Secondo la difesa dell’imputata la Corte d’appello avrebbe erroneamente motivato la sentenza poiché “gli episodi relativi alle deiezioni dei gatti dell’imputata sono stati occasionali e dovuti ad incuria nella loro custodia, privi dei requisiti dell’abitualità della condotta, e della volontà (dolo) richiesto per la sussistenza del reato di atti persecutori” . 

La decisione dei giudici: lasciare liberi i gatti per infastidire la vicina è stalking

I giudici della Corte di Cassazione, preso atto di quanto successo, con sentenza 25097/2019 evidenziano come i giudici di secondo grado abbiano rilevato come l’imputata, nonostante le ripetute lamentele, abbia “volontariamente continuato a liberare i gatti nelle parti comuni dell’edificio abitato anche dalla vicina, nell’evidente consapevolezza delle conseguenze sul piano igienico che ciò comportava e della molestia che in tal modo arrecava alla propria vicina.”

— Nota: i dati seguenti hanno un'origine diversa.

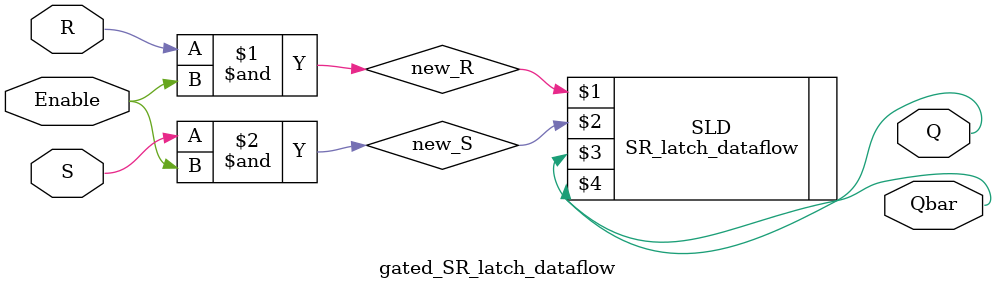
<source format=v>
`timescale 1ns / 1ps


module gated_SR_latch_dataflow(
    input R,
    input S,
    input Enable,
    output Q,
    output Qbar
    );
    wire new_R, new_S;
    assign #2 new_R = R & Enable;
    assign #2 new_S = S & Enable;
    SR_latch_dataflow SLD(new_R, new_S, Q, Qbar);
endmodule

</source>
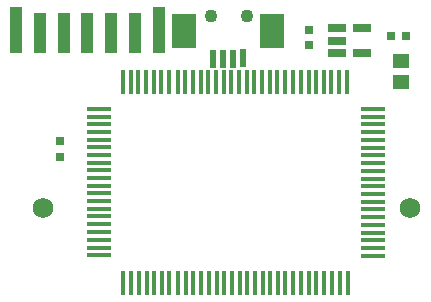
<source format=gbr>
%TF.GenerationSoftware,KiCad,Pcbnew,(6.0.2)*%
%TF.CreationDate,2022-09-17T11:41:15-05:00*%
%TF.ProjectId,REF2160,52454632-3136-4302-9e6b-696361645f70,rev?*%
%TF.SameCoordinates,Original*%
%TF.FileFunction,Soldermask,Bot*%
%TF.FilePolarity,Negative*%
%FSLAX46Y46*%
G04 Gerber Fmt 4.6, Leading zero omitted, Abs format (unit mm)*
G04 Created by KiCad (PCBNEW (6.0.2)) date 2022-09-17 11:41:15*
%MOMM*%
%LPD*%
G01*
G04 APERTURE LIST*
%ADD10R,0.350000X2.000000*%
%ADD11R,2.000000X0.350000*%
%ADD12R,1.000000X4.000000*%
%ADD13R,1.000000X3.500000*%
%ADD14C,1.750000*%
%ADD15R,1.500000X0.800000*%
%ADD16R,1.450000X1.150000*%
%ADD17C,1.100000*%
%ADD18R,0.550000X1.630000*%
%ADD19R,2.000000X3.000000*%
%ADD20R,0.800000X0.800000*%
G04 APERTURE END LIST*
D10*
%TO.C,U5*%
X161629000Y-94392000D03*
X160954000Y-94392000D03*
X160276000Y-94392000D03*
X159643000Y-94392000D03*
X158968000Y-94392000D03*
X158373000Y-94392000D03*
X157697000Y-94393000D03*
X157020000Y-94393000D03*
X156350000Y-94389000D03*
X155713000Y-94389000D03*
X155078000Y-94390000D03*
X154444000Y-94388000D03*
X153768000Y-94388000D03*
X153133000Y-94392000D03*
X152498000Y-94387000D03*
X151821000Y-94390000D03*
X151191000Y-94390000D03*
X150555000Y-94389000D03*
X149881000Y-94390000D03*
X149243000Y-94390000D03*
X148571000Y-94390000D03*
X147936000Y-94391000D03*
X147300000Y-94392000D03*
X146545000Y-94389000D03*
X145912000Y-94389000D03*
X145271000Y-94392000D03*
X144640000Y-94392000D03*
X143967000Y-94388000D03*
X143332000Y-94391000D03*
X142656000Y-94391000D03*
D11*
X140591000Y-92049000D03*
X140594000Y-91414000D03*
X140593000Y-90739000D03*
X140591000Y-90104000D03*
X140593000Y-89430000D03*
X140592000Y-88755000D03*
X140592000Y-88124000D03*
X140590000Y-87486000D03*
X140590000Y-86810000D03*
X140592000Y-86177000D03*
X140592000Y-85541000D03*
X140590000Y-84867000D03*
X140592000Y-84232000D03*
X140592000Y-83557000D03*
X140593000Y-82922000D03*
X140593000Y-82246000D03*
X140592000Y-81610000D03*
X140590000Y-80934000D03*
X140593000Y-80301000D03*
X140594000Y-79625000D03*
D10*
X142616000Y-77363000D03*
X143294000Y-77365000D03*
X143929000Y-77369000D03*
X144602000Y-77364000D03*
X145239000Y-77363000D03*
X145871000Y-77365000D03*
X146507000Y-77368000D03*
X147259000Y-77364000D03*
X147894000Y-77365000D03*
X148534000Y-77368000D03*
X149203000Y-77364000D03*
X149839000Y-77364000D03*
X150517000Y-77364000D03*
X151149000Y-77361000D03*
X151785000Y-77366000D03*
X152461000Y-77363000D03*
X153095000Y-77364000D03*
X153730000Y-77366000D03*
X154406000Y-77364000D03*
X155036000Y-77365000D03*
X155677000Y-77363000D03*
X156310000Y-77363000D03*
X156987000Y-77362000D03*
X157656000Y-77362000D03*
X158331000Y-77363000D03*
X158929000Y-77363000D03*
X159602000Y-77366000D03*
X160239000Y-77366000D03*
X160912000Y-77361000D03*
X161587000Y-77366000D03*
D11*
X163770000Y-79669000D03*
X163770000Y-80340000D03*
X163769000Y-80974000D03*
X163771000Y-81648000D03*
X163770000Y-82288000D03*
X163773000Y-82959000D03*
X163773000Y-83594000D03*
X163770000Y-84270000D03*
X163774000Y-84901000D03*
X163774000Y-85581000D03*
X163770000Y-86217000D03*
X163770000Y-86850000D03*
X163771000Y-87524000D03*
X163771000Y-88160000D03*
X163769000Y-88795000D03*
X163771000Y-89468000D03*
X163770000Y-90140000D03*
X163774000Y-90778000D03*
X163770000Y-91453000D03*
X163770000Y-92089000D03*
%TD*%
D12*
%TO.C,J2*%
X145643000Y-73003000D03*
D13*
X143651000Y-73233000D03*
X141628000Y-73243000D03*
X139603000Y-73238000D03*
X137583000Y-73227000D03*
X135556000Y-73235000D03*
D12*
X133574000Y-73001000D03*
%TD*%
D14*
%TO.C,H2*%
X166946000Y-88077000D03*
%TD*%
D15*
%TO.C,U7*%
X160711000Y-74900000D03*
X160712000Y-73866000D03*
X160711000Y-72834000D03*
X162895000Y-72836000D03*
X162894000Y-74899000D03*
%TD*%
D14*
%TO.C,H1*%
X135862000Y-88035000D03*
%TD*%
D16*
%TO.C,L1*%
X166190000Y-77361000D03*
X166189000Y-75575000D03*
%TD*%
D17*
%TO.C,J3*%
X153106000Y-71823000D03*
X150043835Y-71820600D03*
D18*
X150201000Y-75389000D03*
X151075000Y-75390000D03*
X151945000Y-75390000D03*
X152779000Y-75385000D03*
D19*
X155242000Y-73047000D03*
X147818000Y-73045000D03*
%TD*%
D20*
%TO.C,C6*%
X137296000Y-83709000D03*
X137297000Y-82400000D03*
%TD*%
%TO.C,C7*%
X158371500Y-74261500D03*
X158372500Y-72952500D03*
%TD*%
%TO.C,C8*%
X166610000Y-73510000D03*
X165301000Y-73509000D03*
%TD*%
M02*

</source>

Inoltre, così come numerosi testimoni hanno potuto confermare (compresi gli Agenti della Polizia Locale intervenuti più volte sul posto dopo le segnalazione della vicina stremata), la presenza di escrementi ed il persistente odore delle deiezioni era una costante all’interno della villetta bifamiliare. 

L’imputata è accusata anche di aver creato e appeso cartelli contenenti minacce e insulti nella zona comune della villetta, rivolti proprio alla vicina. Anche se “anonimi”, per i giudici i cartelli sono attribuibili all’imputata, essendo l’unica ad avere interesse a compiere un simile gesto. 

Atti persecutori utilizzare i gatti per molestare la vicina

Questi comportamenti, così come ricostruiti nei vari gradi di giudizio, secondo i giudici di legittimità sono riconducibili proprio all’art. 612-bis c.p. relativo agli atti persecutori, che detta: “è punito con la reclusione da 1 a 6 anni e 6 mesi chiunque, con condotte reiterate, minaccia o molesta taluno in modo da cagionare un perdurante e grave stato di ansia o di paura ovvero da generare un fondato timore per l’incolumità propria […] ovvero da costringere lo stesso ad alterare le proprie abitudini di vita.”

Importante considerare anche che lo stato di prostrazione e di ansia in cui versava la vittima, che è stato provato dalle dichiarazioni di alcuni testimoni, oltreché dalla certificazione rilasciata da una psicologa che ha visitato la donna.